I think you've mistaken Yegge's point if you see it as "Declarative functional languages are better than imperative ones." It's more about how the version of OO embodied in Java warps your program designs in an awkward way. He presents functional languages as the antithesis of this because, well, they are. But it's certainly possible for an imperative language to put functions and data on the same level — Yegge's favorite language, JavaScript, is an imperative language that does this.


I understand it was more anti-Java than pro anything else, I just saw functional as his solution to this problem. I'm already fluent enough with Java that I see absolutely no need to switch to a different imperative language as my main workhorse, so I looked at Haskell as a sort of "go big or go home" approach to weaning myself off of mutable state, etc.


I would strongly suggest you give Erlang a try. It is a fairly pure functional language, but very very simple. You don't have to user the concurrency distributed parts.

I think this is actually an important thing that is missed when functional languages are touted as the next-big-thing we are always talking about Scala and Haskell. When we go learn either of these languages you climb a steep ladder into a world of very sophisticated type systems and this becomes the focus of our discussion of functional programming.
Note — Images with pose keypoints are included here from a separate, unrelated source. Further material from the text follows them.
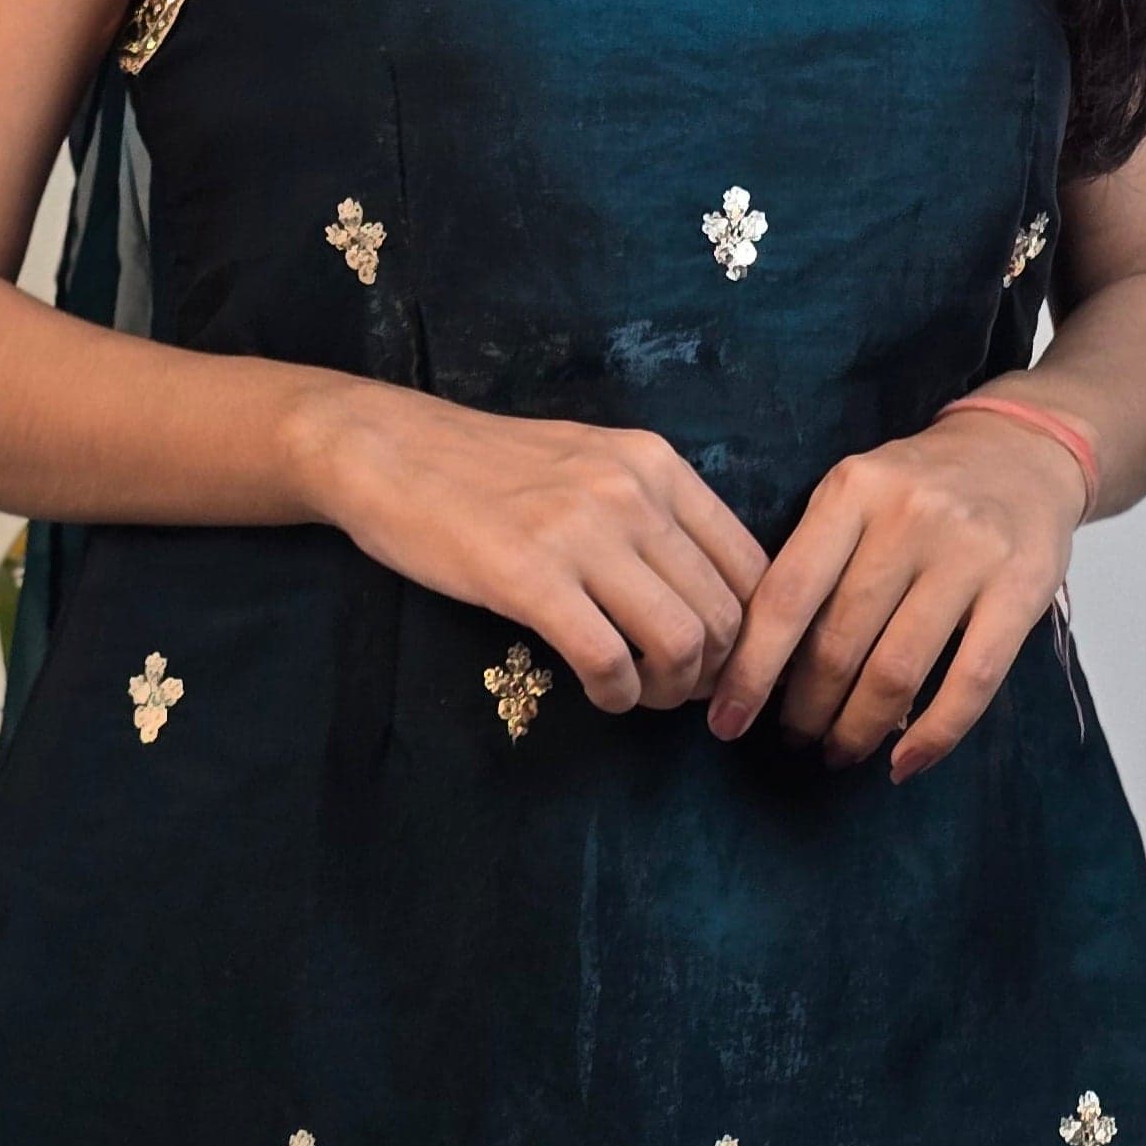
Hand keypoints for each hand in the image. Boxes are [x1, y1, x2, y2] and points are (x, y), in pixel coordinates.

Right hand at [283, 374, 767, 716]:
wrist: (391, 451)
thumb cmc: (491, 468)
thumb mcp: (594, 464)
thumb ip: (653, 514)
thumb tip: (712, 597)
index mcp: (657, 465)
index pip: (752, 564)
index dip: (754, 634)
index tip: (725, 664)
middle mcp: (633, 492)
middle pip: (726, 613)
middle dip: (716, 674)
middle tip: (681, 694)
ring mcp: (582, 532)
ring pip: (681, 641)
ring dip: (671, 691)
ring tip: (641, 694)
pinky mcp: (529, 576)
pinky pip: (609, 660)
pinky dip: (619, 695)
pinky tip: (602, 694)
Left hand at [703, 405, 1084, 779]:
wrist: (1021, 449)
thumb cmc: (918, 486)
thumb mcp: (854, 493)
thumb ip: (813, 559)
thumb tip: (759, 661)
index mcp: (852, 490)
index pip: (786, 595)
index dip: (751, 669)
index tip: (725, 719)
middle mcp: (907, 516)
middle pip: (839, 641)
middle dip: (806, 708)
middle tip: (793, 737)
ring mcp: (969, 552)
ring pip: (897, 670)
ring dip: (859, 728)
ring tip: (840, 750)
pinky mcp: (1021, 588)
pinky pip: (971, 682)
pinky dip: (934, 736)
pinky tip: (905, 763)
Alas, I fear we lose the most powerful lessons that functional programming has to give us.

1: Code operating on immutable data-structures is often really easy to reason about effectively

2: Recursion is a really great way to think about programming

3: Functions are wonderful when you can pass them around like data

The type systems in Haskell and Scala, not to mention the venerable Ocaml, are amazing and powerful. But I think they are often a distraction from the core benefits that a functional code base provides.